Tons of sediment have disappeared from the Yellow River but will it affect flooding?

Updated 2017-09-26 09:30:51 Global Times

Scientists debate the role of sediment in helping or hindering flooding

The Yellow River, China's second largest river, has always been known for its large amount of sediment, but it has become gradually clearer over the last decade and this has experts worrying about the possible greater frequency of flooding and the need for more flood control projects.

The river saw 70 percent less sediment from the loess plateaus upstream in the 2000 - 2015 period, somewhat of a rarity in historical records, Overlook Weekly reported Saturday.

During the dry season, 80 percent of the Yellow River has been looking clear and it was carrying less than 0.8 kilograms of sand per cubic meter in May, according to recent data from the Tongguan Hydrological Station. When we compare this with the 911 kilograms per cubic meter that it carried at one point, the highest record since 1919, the change is quite shocking, the report said.

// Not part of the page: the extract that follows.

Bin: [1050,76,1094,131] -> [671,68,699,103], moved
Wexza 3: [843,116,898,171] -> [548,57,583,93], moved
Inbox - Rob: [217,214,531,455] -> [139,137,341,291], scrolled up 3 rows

"The Yellow river has been clear for more than 10 years and, sometimes it even looks green," one villager in Yonghe County, North China's Shanxi Province who has lived along the river since childhood, told the Overlook Weekly.

The decrease in the amount of sediment in the river is caused by construction, engineering projects and economic development, experts have said. The Yellow River Conservancy Commission also says that attempts to halt soil erosion, such as converting cropland to forests, has cut 435 million tons of sediment annually over the last two decades.

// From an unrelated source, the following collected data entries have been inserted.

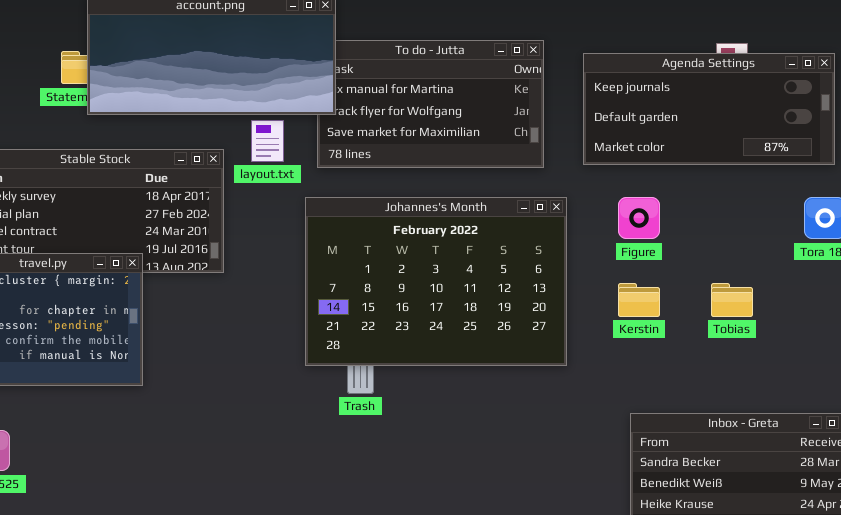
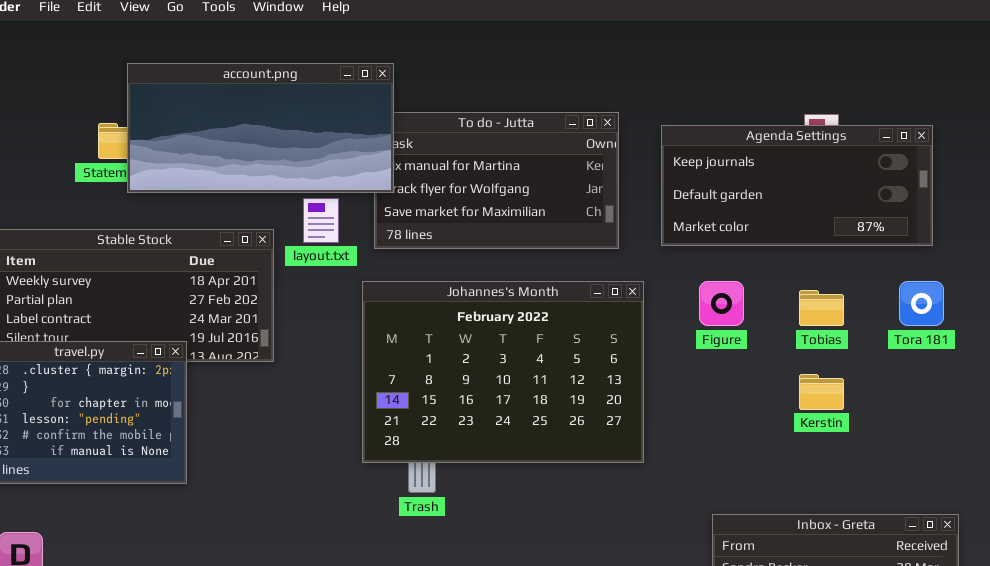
Kerstin: [618,283,660,317] -> [799,374,844,410], moved
Tobias: [711,283,753,317] -> [799,290,844,326], moved

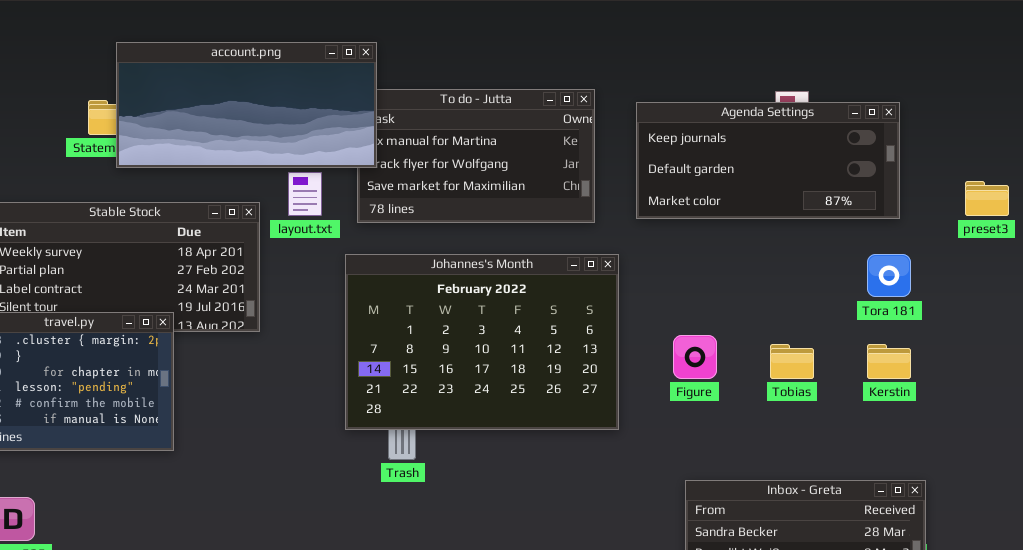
Figure: [699,281,744,326] -> [673,335,717,379], moved
Tobias: [799,290,844,326] -> [770,344,814,379], moved
Kerstin: [799,374,844,410] -> [867,344,911,379], moved

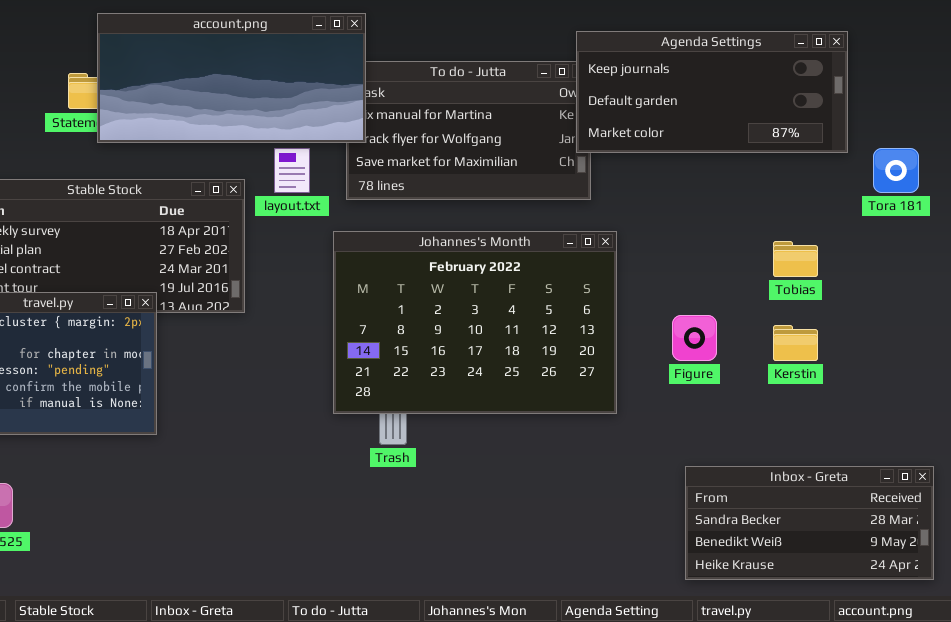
Agenda Settings: [636,102,900,219] -> [576,31,848,153], moved
Tora 181: [867,254,911,297] -> [873,148,919,193], moved
Tobias: [770,344,814,379] -> [773,241,818,277], moved
Kerstin: [867,344,911,379] -> [773,325,818,361], moved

In response to this, Mu Jianxin, of the China Institute of Water Resources and Hydropower Research's Irrigation and Drainage Department, told the Global Times Monday, "It's great news hearing that the Yellow River has less sediment, since it means there are fewer raised bed river places above the surrounding areas on either side, hence a reduction in the amount of flooding along the lower reaches."

However, Overlook Weekly quoted Zhang Yuliang, the head of the Yellow River Engineering Consulting Company, as saying that, when the rainfall is heavy enough so that the plants and soil can't absorb it, the water will carry away large amount of sediment. And the water and soil erosion would worsen the more intense the rainfall gets.

If banks along the lower reaches burst, the flooding can affect more than 100 million people in 5 provinces, Overlook Weekly said.

Mu agreed that when the river had less sediment, the water would flow much faster and apply greater force to the watercourse, which would increase the possibility of flooding.

Still, Cheng Xiaotao of the Water Resource Ministry's Flood and Drought Disaster Reduction Research Center disagreed with Zhang.

"The Sanmenxia dam and other flood-prone areas can all reduce risks, so it's no different with the Yellow River flood controls," Chen said in a talk with the Global Times.